Following dismal economic data, China’s 10Y bond yield pushed above 4.00% for the first time since October 2014…
As China’s intentional credit slowdown strikes.,,
Additionally, China’s yield curve has been inverted for a record 22 days and analysts are warning it is likely to get worse – at least until Chinese authorities are forced to step back in.
Bloomberg provides a breakdown of analysts’ comments:
David Qu, market economist at Australia & New Zealand Banking Group Ltd. in Shanghai
“The breaking of 4 percent will have significant negative impact on sentiment. There’s a chance that we will see an extensive and quick slump in bonds in the near term.”
The selloff will spread to corporate bonds if sentiment worsens.

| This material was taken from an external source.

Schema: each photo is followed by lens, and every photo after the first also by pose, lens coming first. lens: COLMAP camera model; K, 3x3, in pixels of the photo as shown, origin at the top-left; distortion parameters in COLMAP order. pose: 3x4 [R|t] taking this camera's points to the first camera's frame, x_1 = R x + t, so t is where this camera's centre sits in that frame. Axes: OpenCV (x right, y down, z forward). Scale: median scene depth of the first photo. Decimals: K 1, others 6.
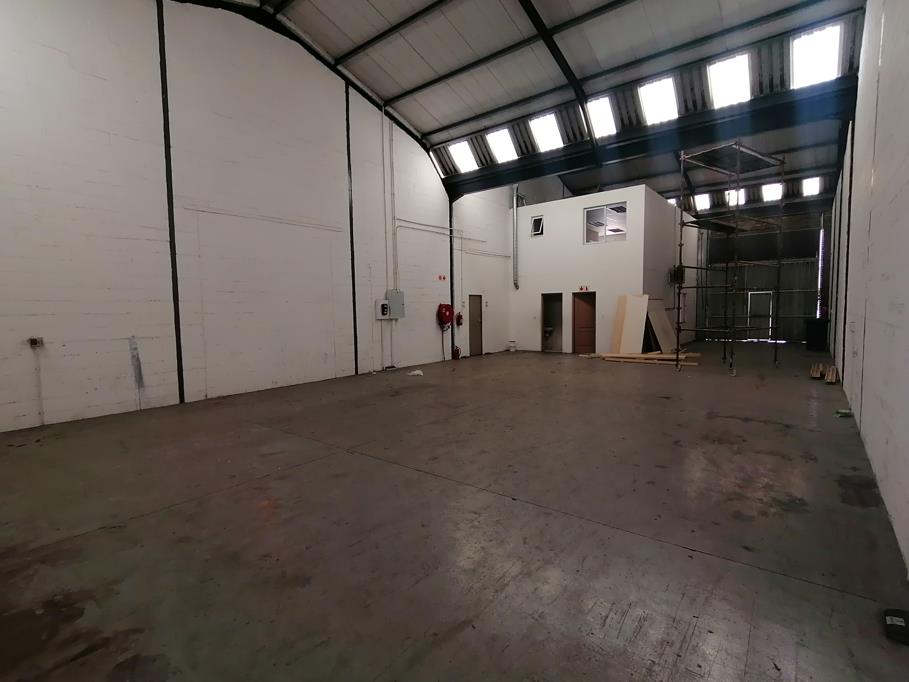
lens RADIAL K [[447.4, 0, 456.4], [0, 447.4, 341.1], [0, 0, 1]] dist [-0.001823, -0.000562]
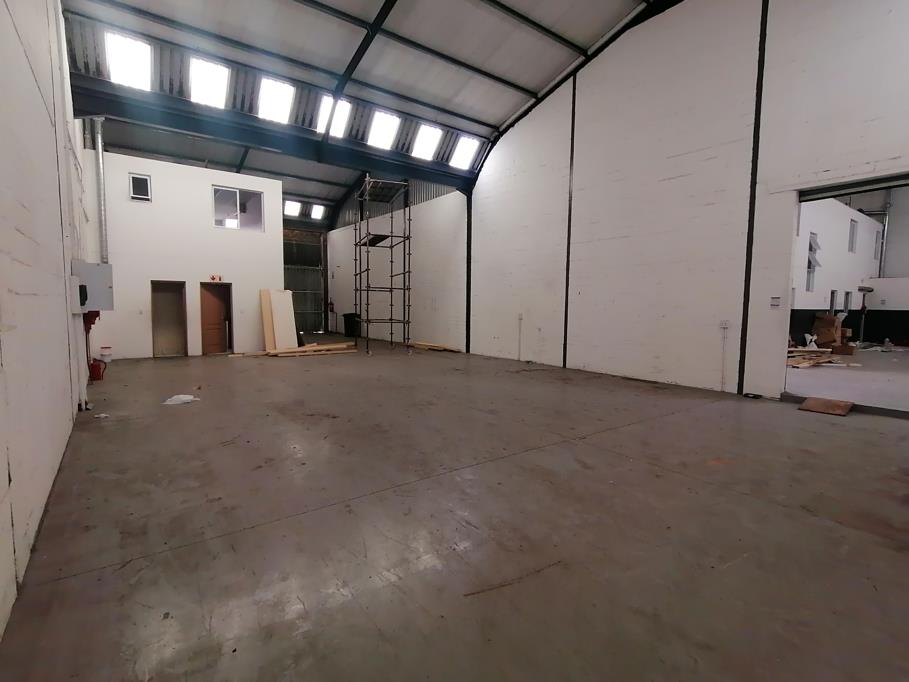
lens RADIAL K [[447.4, 0, 456.4], [0, 447.4, 341.1], [0, 0, 1]] dist [-0.001823, -0.000562]
pose [[0.248387, -0.058716, 0.966880, -0.645732], [0.052533, 0.997509, 0.047081, -0.020081], [-0.967235, 0.039099, 0.250853, 0.503024]]
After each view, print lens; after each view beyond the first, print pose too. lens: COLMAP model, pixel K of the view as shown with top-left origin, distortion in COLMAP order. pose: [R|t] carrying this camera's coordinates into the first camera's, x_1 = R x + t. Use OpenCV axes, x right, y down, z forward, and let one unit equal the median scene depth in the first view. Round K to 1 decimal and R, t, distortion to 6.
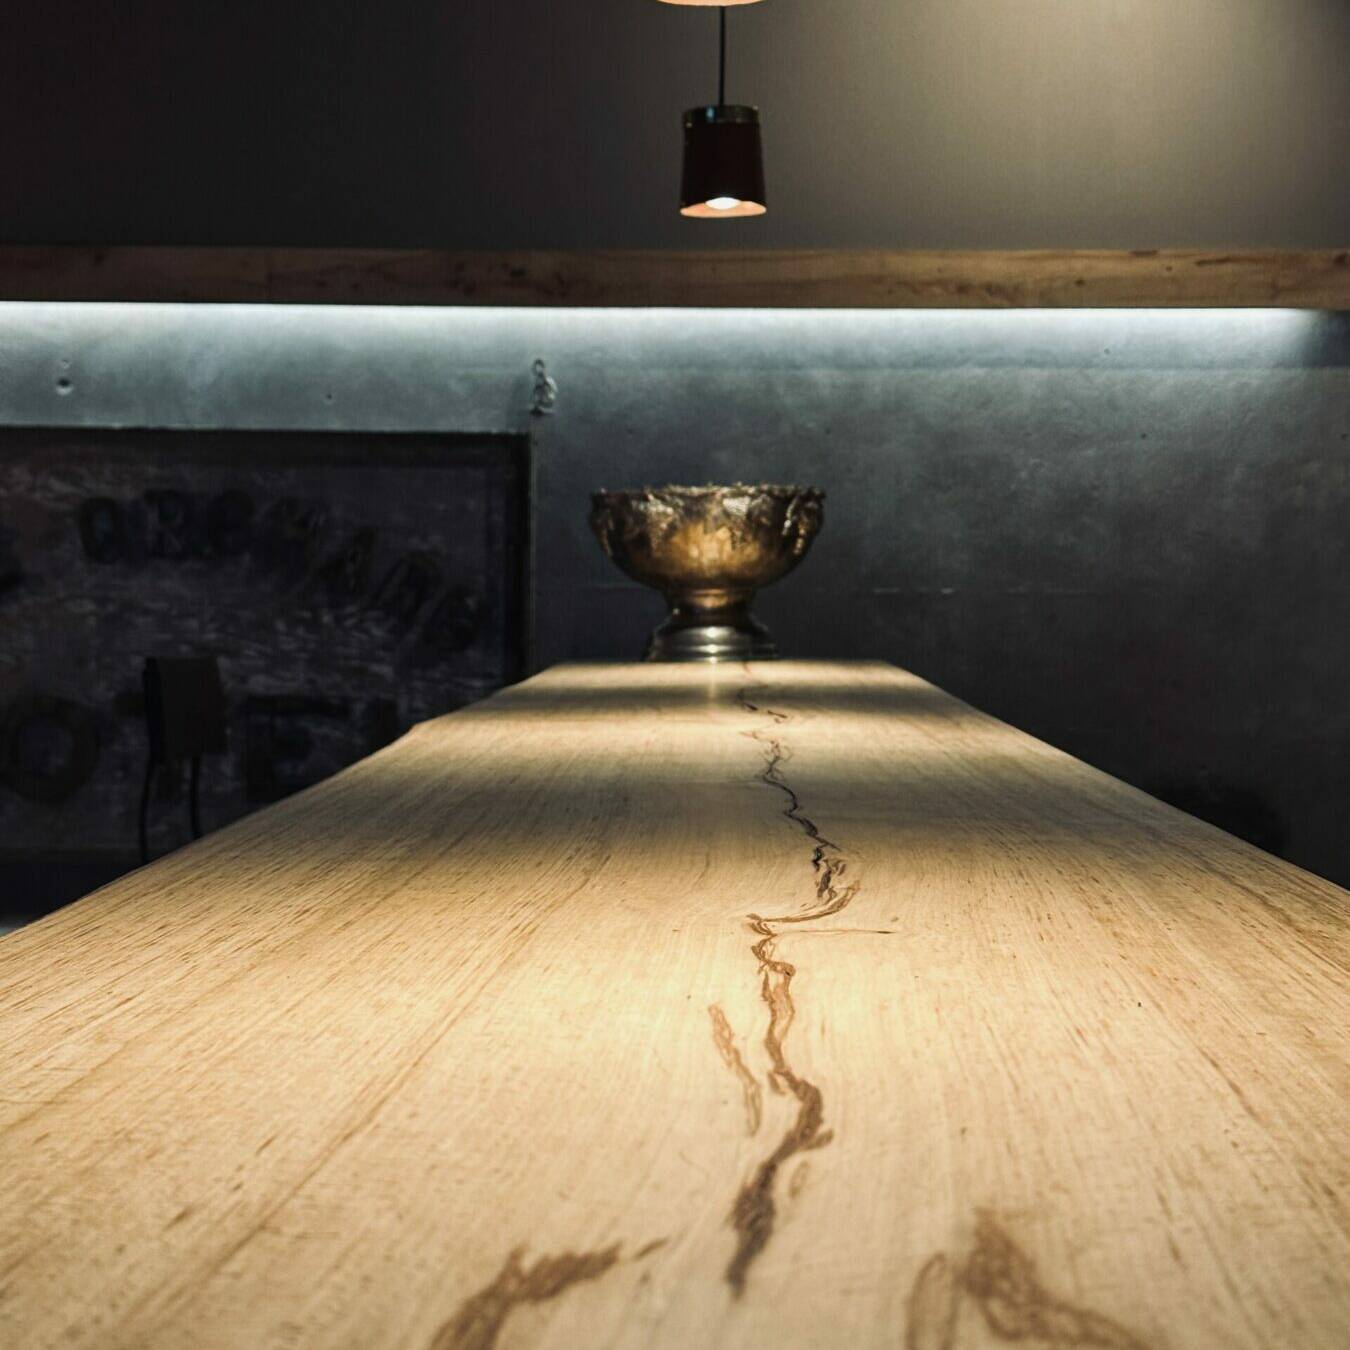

Worse-than-expected monetary and real economic data didn’t help bonds, which shows the market is losing confidence.
Investors should expect tougher financial regulations and tighter monetary policy next year, so bond yields will keep climbing.
Li Qilin, chief macroeconomic researcher at Lianxun Securities Co.
The breach of 4 percent may trigger a new round of stop-loss trades and drive the 10-year yield up, though it’s hard to predict how high.
The peak depends on whether authorities announce some supportive policies to calm the market and whether banks start buying bonds.
Banks don’t currently have money to allocate to sovereign bonds because they are under pressure to buy local government debt and deposit growth has been slow due to the popularity of investment alternatives such as Yue Bao.
Chris Leung, senior economist at DBS Bank Hong Kong Ltd.
“If deleveraging continues as Xi stated in the party congress, then bond yields will climb further.”
“With financial firms’ liabilities shrinking, and outstanding WMPs (wealth-management products) falling, the allocation or the demand to allocate to government bonds will shrink, weighing on prices.”